Feb 4, 2017

Trinity’s First Full-Scale Fundraising Campaign to Launch in 2018

Trinity is looking to increase the amount of philanthropic donations it receives with the future nature of state funding still unclear.

Philip McGuinnessStaff Writer
Sam McAllister for The University Times

Trinity’s first full-scale funding campaign will launch in late 2018, as the College looks to increase the amount of philanthropic donations it receives amid few indications that state funding for higher education would increase in the near future.

At a meeting of the College Board on November 9th, Provost Patrick Prendergast said he anticipated the campaign would be launched publicly in 2018. Planning for the campaign began in late 2015 with the idea of a “campaign cabinet”, made up of five internal and five external members as well as the Provost’s Council.

Last Tuesday, speaking at Trinity College Dublin Students’ Union (TCDSU)’s council meeting, Prendergast said that the campaign was currently in its “planning stages”. “This will be the first comprehensive philanthropic campaign in the College’s history”, he said.


In an email to The University Times, Trinity’s Dean of Development, Gerard McHugh, said that September 2018 would be a likely timeline, because it would allow a two and a half year campaign to run to the end of Prendergast’s term as Provost. Two and a half to three years, he said, “is considered the duration that the public phase of a campaign can be sustained”.

The Trinity Foundation is currently responsible for raising philanthropic funds on the College’s behalf. In recent years, the university has put increased effort into attracting financial support from potential donors. In December 2014, it was revealed that €20 million had been gained in donations from 20 Trinity graduates or individuals connected to the College to fund the construction of the new Trinity Business School.

A presentation given to the College Board in December 2015 gave mid-2017 as a provisional date for the launch of the campaign. Philanthropy has become increasingly important to Trinity in recent years, as state funding has declined. Currently, only 40 per cent of Trinity’s funding comes from the government and College often performs strongly compared to UK universities with similar philanthropic campaigns. The presentation to the Board stated that Trinity was ranked first, compared to UK universities, on funds raised as a percentage of university budget.

Speaking at TCDSU’s council, Prendergast stated: “All the revenue that this project generates will go back into research and education. It will go back into funding lecturers and budgets in your schools, to improve the quality of what is being delivered to you.”

Prendergast acknowledged, however, that “government funding will always be an important part of the model”. The National Strategy for Higher Education, the Hunt Report, noted that in Ireland “any credible effort to expand the role of philanthropic funding is critically dependent on the continuation of sustained public investment”.

Ireland, unlike the US, does not possess anything of a history or tradition of philanthropic donations.

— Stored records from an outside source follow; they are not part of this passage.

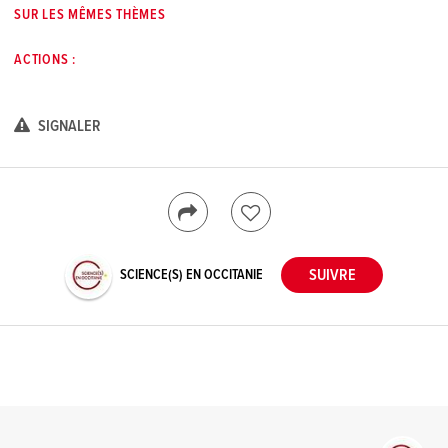
SUR LES MÊMES THÈMES
ACTIONS :
SIGNALER
SCIENCE(S) EN OCCITANIE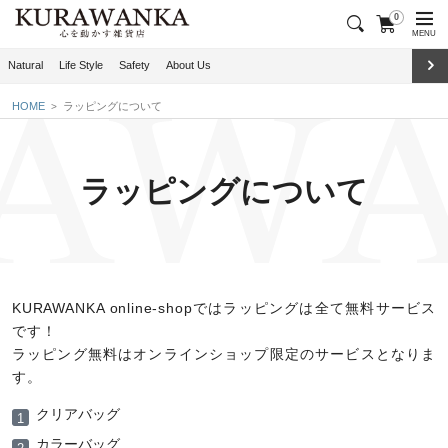
0
MENU
Natural
Life Style
Safety
About Us
HOME
ラッピングについて
ラッピングについて
KURAWANKA online-shopではラッピングは全て無料サービス
です！
ラッピング無料はオンラインショップ限定のサービスとなりま
す。
クリアバッグ
カラーバッグ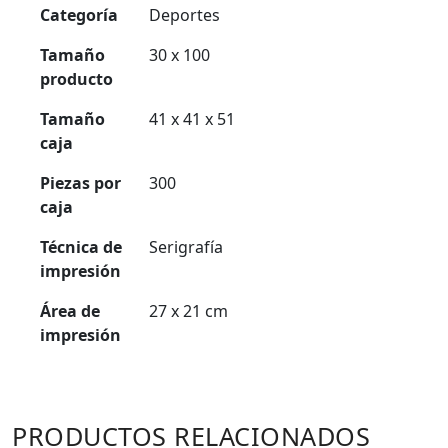
Categoría
Deportes
Tamaño
30 x 100
producto
Tamaño
41 x 41 x 51
caja
Piezas por
300
caja
Técnica de
Serigrafía
impresión
Área de
27 x 21 cm
impresión
PRODUCTOS RELACIONADOS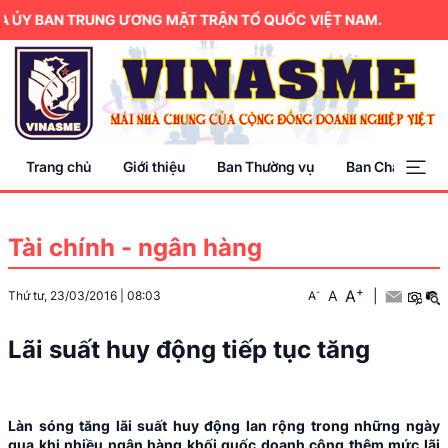
 ỦY BAN TRUNG ƯƠNG MẶT TRẬN TỔ QUỐC VIỆT NAM.
Trang chủ
Giới thiệu
Ban Thường vụ
Ban Chấp hành
Tài chính - ngân hàng
+
A
-
A
|
Thứ tư, 23/03/2016
|
08:03
A
Lãi suất huy động tiếp tục tăng
Làn sóng tăng lãi suất huy động lan rộng trong những ngày
qua khi nhiều ngân hàng khối quốc doanh cộng thêm mức lãi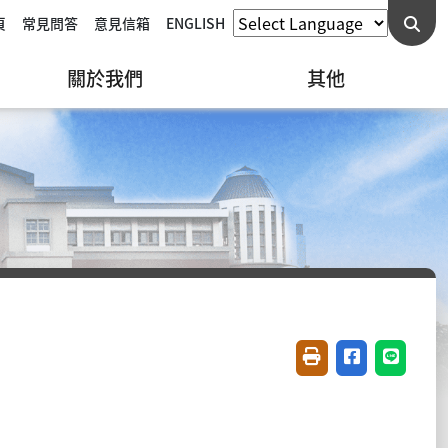
頁
常見問答
意見信箱
ENGLISH
關於我們
其他
友善列印(開新視窗)
分享至臉書(開
分享至 L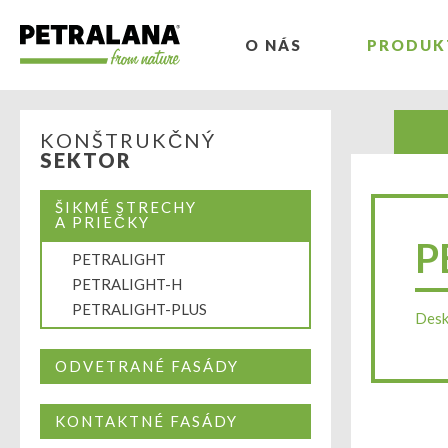
O NÁS
PRODUK
KONŠTRUKČNÝ
SEKTOR
ŠIKMÉ STRECHY
A PRIEČKY
P
PETRALIGHT
PETRALIGHT-H
PETRALIGHT-PLUS
Desk
ODVETRANÉ FASÁDY
KONTAKTNÉ FASÁDY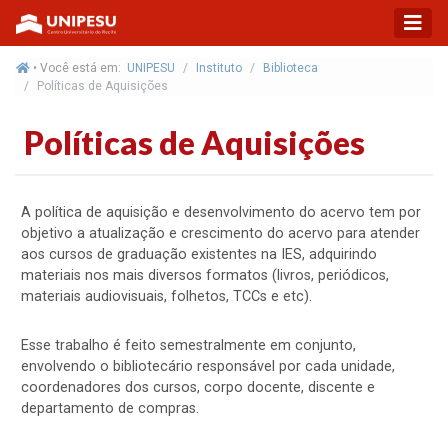
• Você está em:
UNIPESU
Instituto
Biblioteca
Políticas de Aquisições
Políticas de Aquisições
A política de aquisição e desenvolvimento do acervo tem por
objetivo a atualização e crescimento do acervo para atender
aos cursos de graduação existentes na IES, adquirindo
materiais nos mais diversos formatos (livros, periódicos,
materiais audiovisuais, folhetos, TCCs e etc).
Esse trabalho é feito semestralmente em conjunto,
envolvendo o bibliotecário responsável por cada unidade,
coordenadores dos cursos, corpo docente, discente e
departamento de compras.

Ireland’s most famous philanthropist would likely be Chuck Feeney, known for his donations in particular to the University of Limerick.

For major universities, campaign launches usually include a public launch on campus alongside what McHugh called “satellite launches” in major cities around the world with “significant alumni populations”.

“For Trinity, this would probably mean London, the US and perhaps a central location on the Asian continent”, he said.